Collected data entries:
········

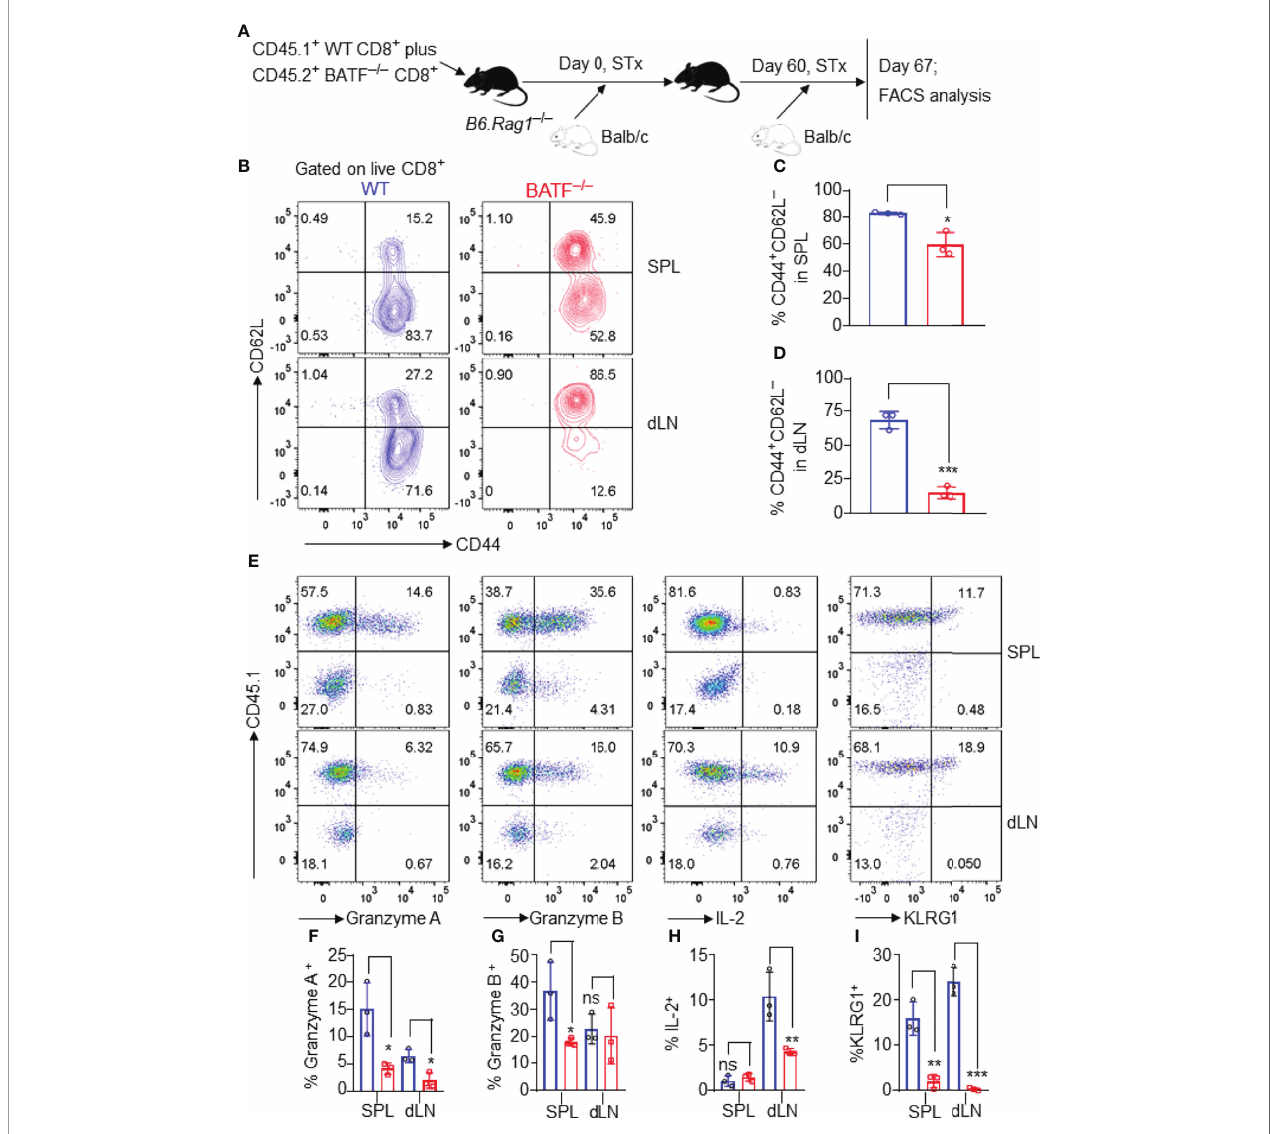
FIGURE 6 | BATF-de fi cient CD8 + T cells display impaired memory responses upon allogeneic antigen re-stimulation. B6. Rag1 – / – mice were reconstituted with a mixture of WT and BATF CD8 + T cells – / – (in a 1:1 ratio) on day -1, transplanted with Balb/c skins on day 0, and re-transplanted with Balb/c allografts on day 60 post-initial transplantation. On day 7 post-secondary transplantation, the cell states of the transferred CD8 + T cells were determined by fl ow cytometry. All the representative plots are gated on live CD8 + T cells. (A) Schematic of the experimental design. (B – D) Representative plots and bar graphs show % CD44 + CD62L – cells. (E – I) Representative plots and bar graphs display the expression of Granzyme A, Granzyme B, IL-2, and KLRG1. Data represent the mean ± SD (n = 3). ns, p > 0.05, * p < 0.05, ** p < 0.01, *** p < 0.001; (unpaired Student ’ s t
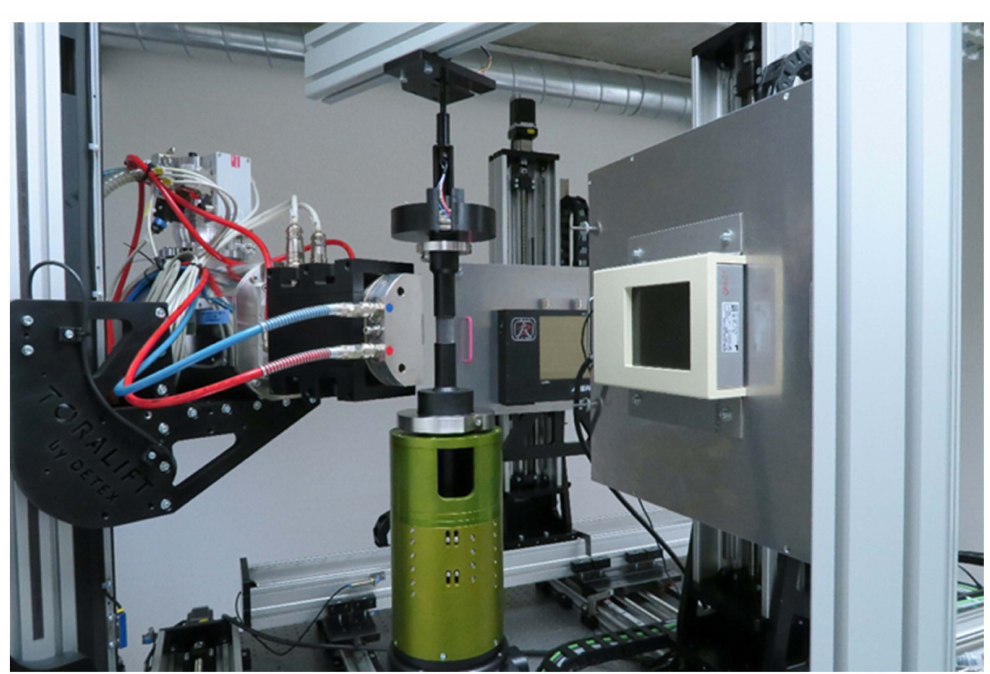
Figure 3. Experimental setup comprising the in-situ loading device mounted into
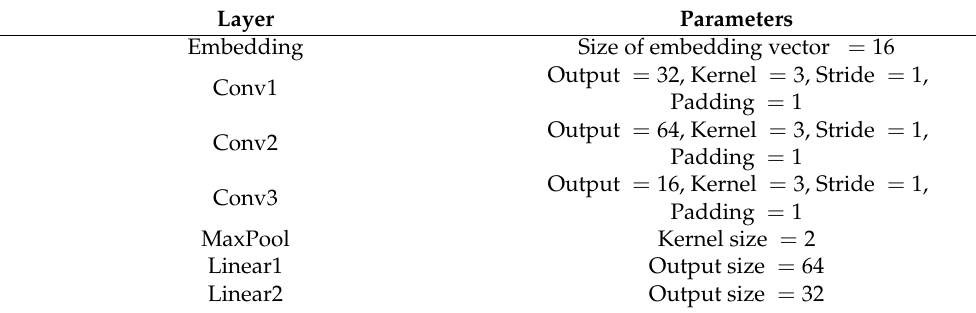
Table 3. Global policy network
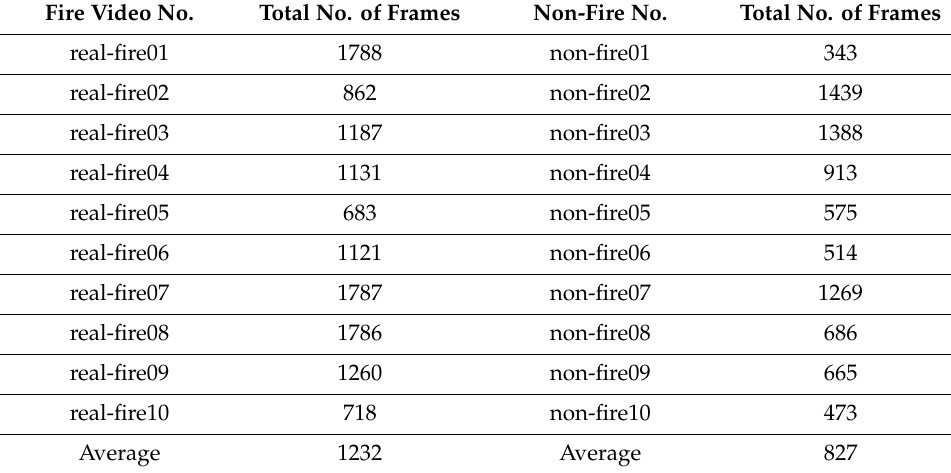
Table 1. Configuration of test video sequences including fire and non-fire videos. Fire Video No. Total No. of Frames Non-Fire No. Total No. of Frames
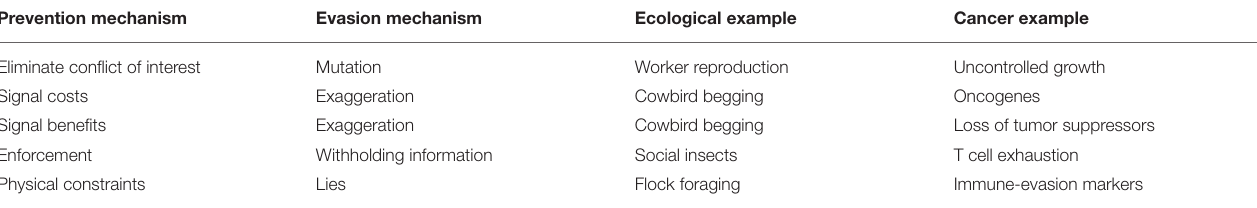
TABLE 3 | Mechanisms of evasion in ecology and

········

Work item: Reproduce exactly, without any picture, the lines from the one bearing "Figure 3. Experimental" to the last line of the records above.

Solution to the exercise:
Figure 3. Experimental setup comprising the in-situ loading device mounted into
Table 3. Global policy network
Table 1. Configuration of test video sequences including fire and non-fire videos. Fire Video No. Total No. of Frames Non-Fire No. Total No. of Frames
TABLE 3 | Mechanisms of evasion in ecology and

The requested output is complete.